◆ WHAT YOU ARE ASKED TO DO: The line containing "# Switch from" and every line after it, through the end of the records below, are to be reproduced exactly, with the pictures left out.

Dataset entries:
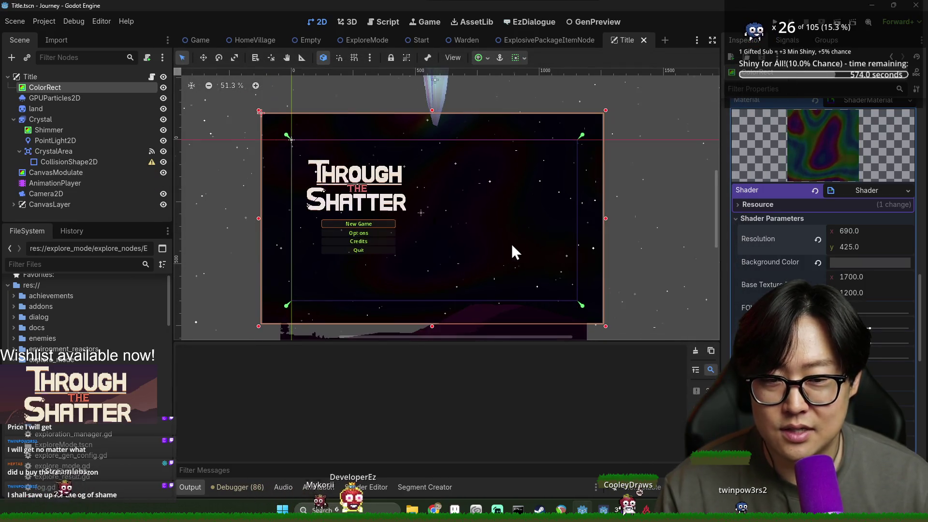
pyautogui.scroll(-1, 541, 242)
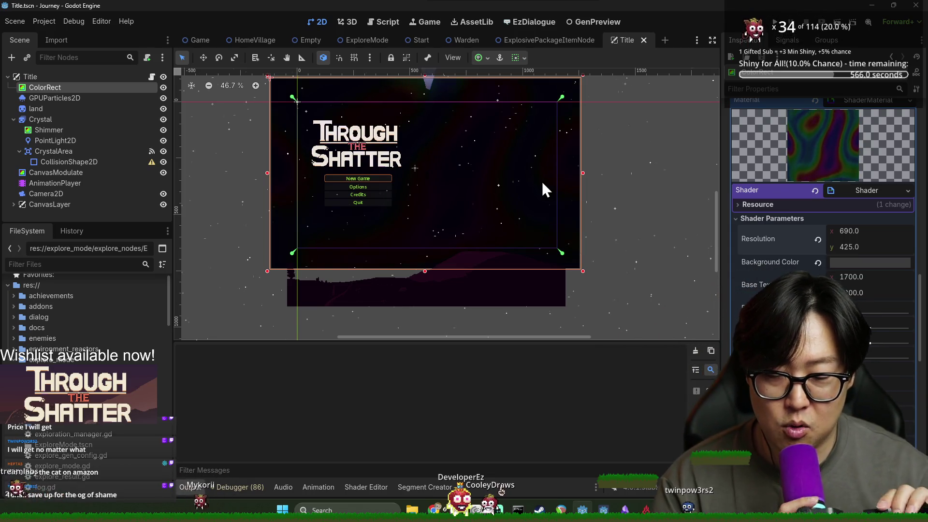
# Switch from the Godot editor over to Aseprite.
pyautogui.press('alt+Tab')
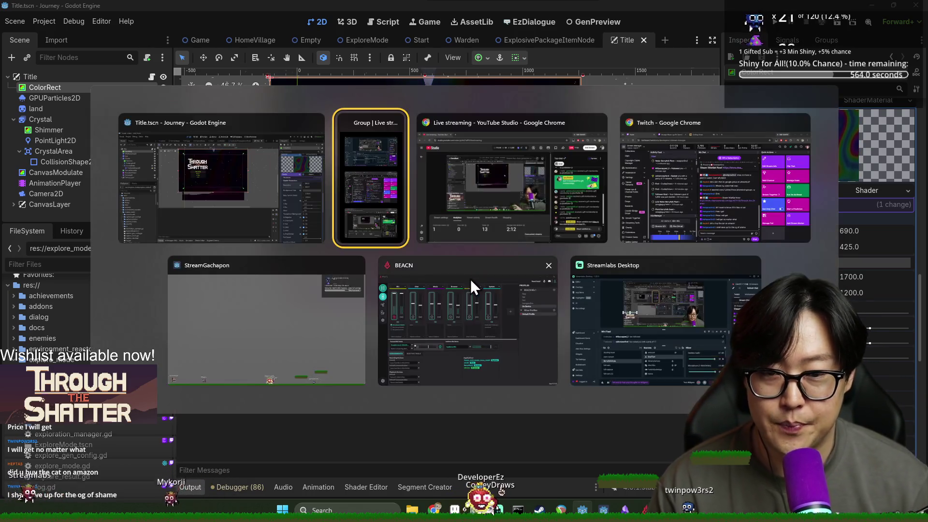
pyautogui.click(357, 227)
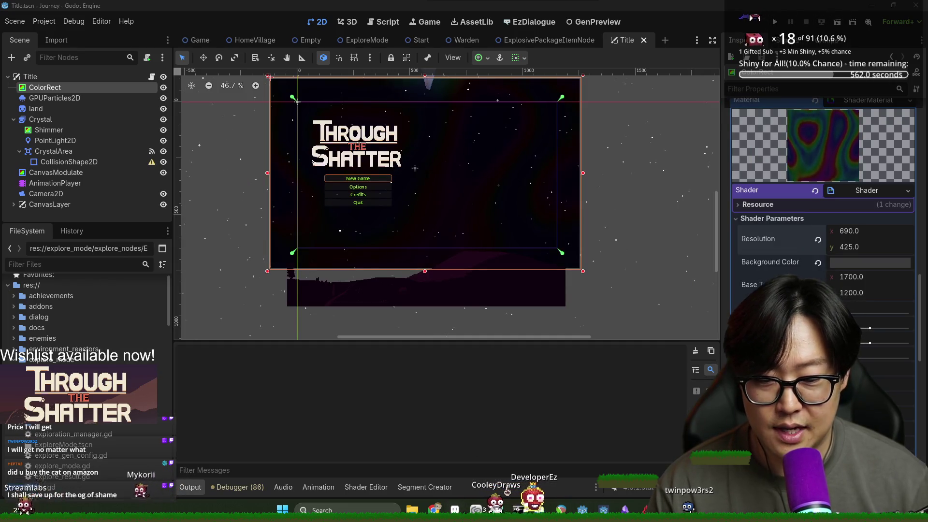
pyautogui.press('alt+Tab')
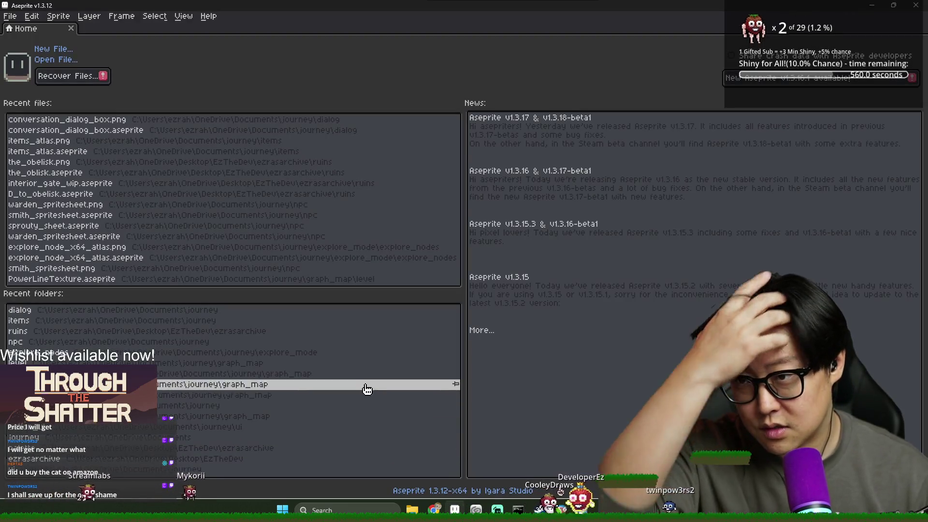
# In the Open dialog, go up to the journey project folder and enter title.
pyautogui.click(9, 18)
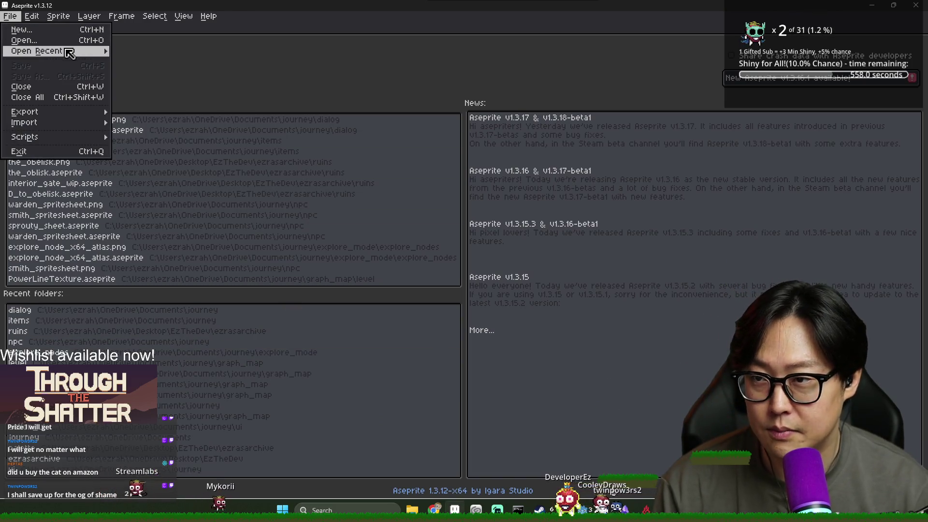
pyautogui.click(48, 37)
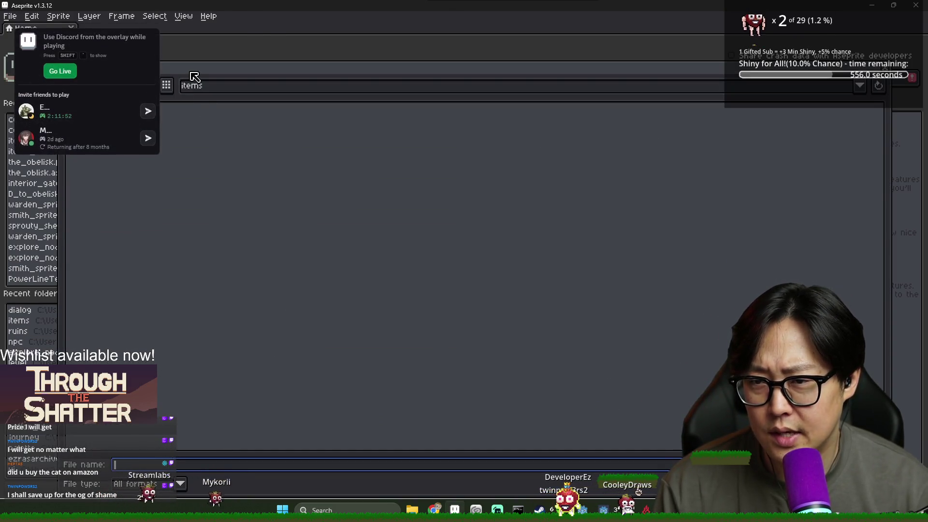
pyautogui.press('Escape')
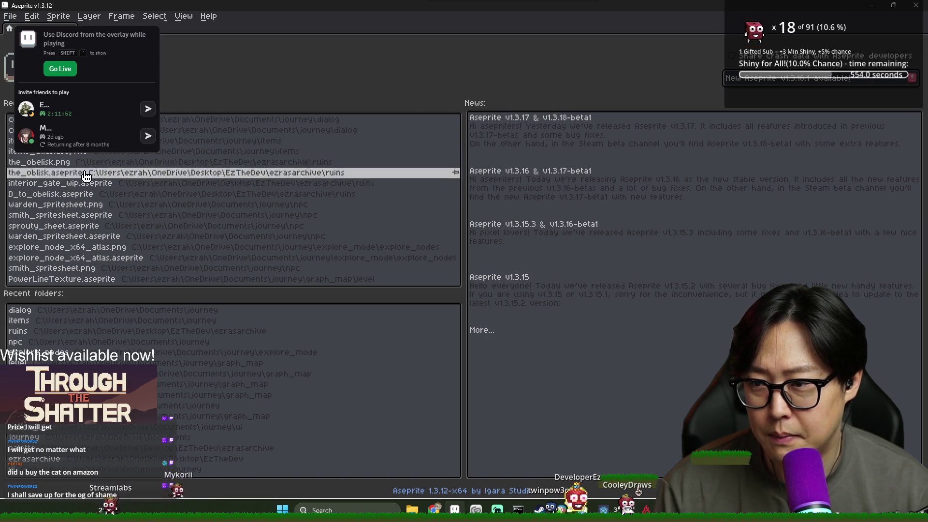
pyautogui.click(10, 19)
pyautogui.click(48, 37)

◆ EXERCISE ANSWER:
# Switch from the Godot editor over to Aseprite.
pyautogui.press('alt+Tab')
pyautogui.click(357, 227)
pyautogui.press('alt+Tab')
# In the Open dialog, go up to the journey project folder and enter title.
pyautogui.click(9, 18)
pyautogui.click(48, 37)
pyautogui.press('Escape')
pyautogui.click(10, 19)
pyautogui.click(48, 37)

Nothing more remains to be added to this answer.